A verbatim copy of all the data is required, minus any images.
** Opening PROVIDED DATA block **
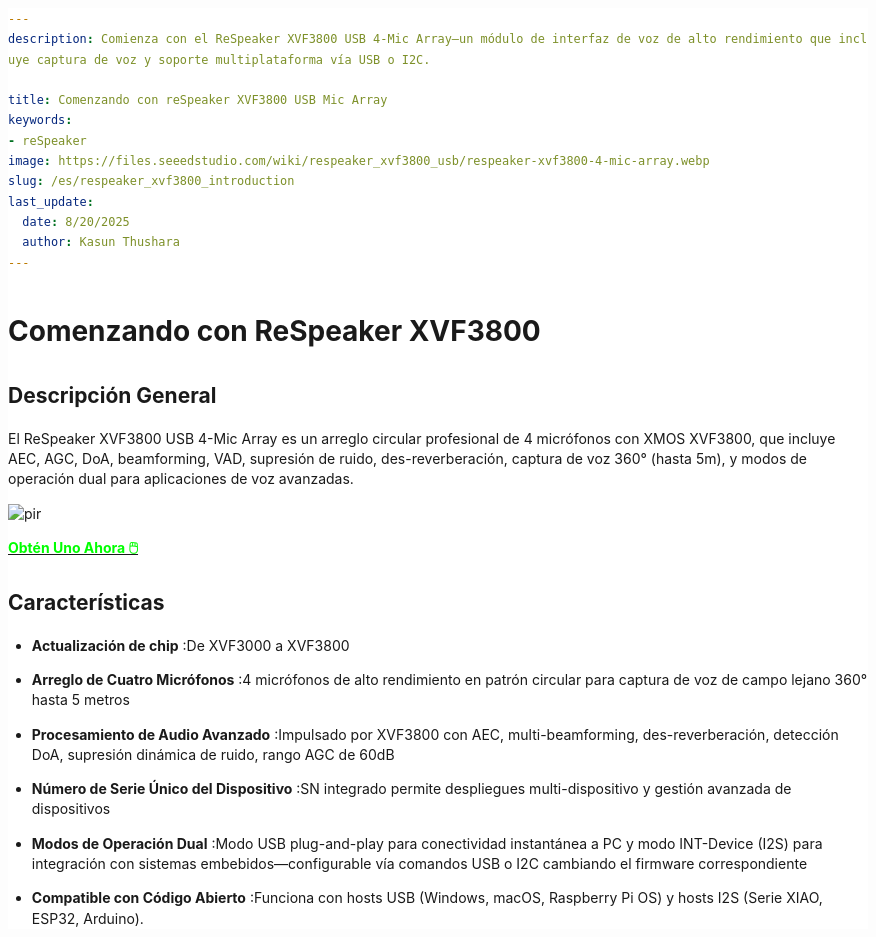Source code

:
 ```yaml
---
description: Comienza con el ReSpeaker XVF3800 USB 4-Mic Array—un módulo de interfaz de voz de alto rendimiento que incluye captura de voz y soporte multiplataforma vía USB o I2C.

title: Comenzando con reSpeaker XVF3800 USB Mic Array
keywords:
- reSpeaker
image: https://files.seeedstudio.com/wiki/respeaker_xvf3800_usb/respeaker-xvf3800-4-mic-array.webp
slug: /es/respeaker_xvf3800_introduction
last_update:
  date: 8/20/2025
  author: Kasun Thushara
---
```


# Comenzando con ReSpeaker XVF3800

## Descripción General

El ReSpeaker XVF3800 USB 4-Mic Array es un arreglo circular profesional de 4 micrófonos con XMOS XVF3800, que incluye AEC, AGC, DoA, beamforming, VAD, supresión de ruido, des-reverberación, captura de voz 360° (hasta 5m), y modos de operación dual para aplicaciones de voz avanzadas.

<p style={{textAlign: 'center'}}><img src="https://files.seeedstudio.com/wiki/respeaker_xvf3800_usb/respeaker-banner.jpg" alt="pir" width={800} height="auto" /></p>

<div class="get_one_now_container" style={{textAlign: 'center'}}>
    <a class="get_one_now_item" href="https://www.seeedstudio.com/ReSpeaker-XVF3800-USB-Mic-Array-p-6488.html" target="_blank">
            <strong><span><font color={'FFFFFF'} size={"4"}> Obtén Uno Ahora 🖱️</font></span></strong>
    </a>
</div>

## Características

- **Actualización de chip** :De XVF3000 a XVF3800
  
- **Arreglo de Cuatro Micrófonos** :4 micrófonos de alto rendimiento en patrón circular para captura de voz de campo lejano 360° hasta 5 metros
  
- **Procesamiento de Audio Avanzado** :Impulsado por XVF3800 con AEC, multi-beamforming, des-reverberación, detección DoA, supresión dinámica de ruido, rango AGC de 60dB

- **Número de Serie Único del Dispositivo** :SN integrado permite despliegues multi-dispositivo y gestión avanzada de dispositivos

- **Modos de Operación Dual** :Modo USB plug-and-play para conectividad instantánea a PC y modo INT-Device (I2S) para integración con sistemas embebidos—configurable vía comandos USB o I2C cambiando el firmware correspondiente

- **Compatible con Código Abierto** :Funciona con hosts USB (Windows, macOS, Raspberry Pi OS) y hosts I2S (Serie XIAO, ESP32, Arduino).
** Closing PROVIDED DATA block **
TASK SOLUTION ::
Source code

:
 ```yaml
---
description: Comienza con el ReSpeaker XVF3800 USB 4-Mic Array—un módulo de interfaz de voz de alto rendimiento que incluye captura de voz y soporte multiplataforma vía USB o I2C.

title: Comenzando con reSpeaker XVF3800 USB Mic Array
keywords:
- reSpeaker
image: https://files.seeedstudio.com/wiki/respeaker_xvf3800_usb/respeaker-xvf3800-4-mic-array.webp
slug: /es/respeaker_xvf3800_introduction
last_update:
  date: 8/20/2025
  author: Kasun Thushara
---
```


# Comenzando con ReSpeaker XVF3800

## Descripción General

El ReSpeaker XVF3800 USB 4-Mic Array es un arreglo circular profesional de 4 micrófonos con XMOS XVF3800, que incluye AEC, AGC, DoA, beamforming, VAD, supresión de ruido, des-reverberación, captura de voz 360° (hasta 5m), y modos de operación dual para aplicaciones de voz avanzadas.

<p style={{textAlign: 'center'}}><img src="https://files.seeedstudio.com/wiki/respeaker_xvf3800_usb/respeaker-banner.jpg" alt="pir" width={800} height="auto" /></p>

<div class="get_one_now_container" style={{textAlign: 'center'}}>
    <a class="get_one_now_item" href="https://www.seeedstudio.com/ReSpeaker-XVF3800-USB-Mic-Array-p-6488.html" target="_blank">
            <strong><span><font color={'FFFFFF'} size={"4"}> Obtén Uno Ahora 🖱️</font></span></strong>
    </a>
</div>

## Características

- **Actualización de chip** :De XVF3000 a XVF3800
  
- **Arreglo de Cuatro Micrófonos** :4 micrófonos de alto rendimiento en patrón circular para captura de voz de campo lejano 360° hasta 5 metros
  
- **Procesamiento de Audio Avanzado** :Impulsado por XVF3800 con AEC, multi-beamforming, des-reverberación, detección DoA, supresión dinámica de ruido, rango AGC de 60dB

- **Número de Serie Único del Dispositivo** :SN integrado permite despliegues multi-dispositivo y gestión avanzada de dispositivos

- **Modos de Operación Dual** :Modo USB plug-and-play para conectividad instantánea a PC y modo INT-Device (I2S) para integración con sistemas embebidos—configurable vía comandos USB o I2C cambiando el firmware correspondiente

- **Compatible con Código Abierto** :Funciona con hosts USB (Windows, macOS, Raspberry Pi OS) y hosts I2S (Serie XIAO, ESP32, Arduino).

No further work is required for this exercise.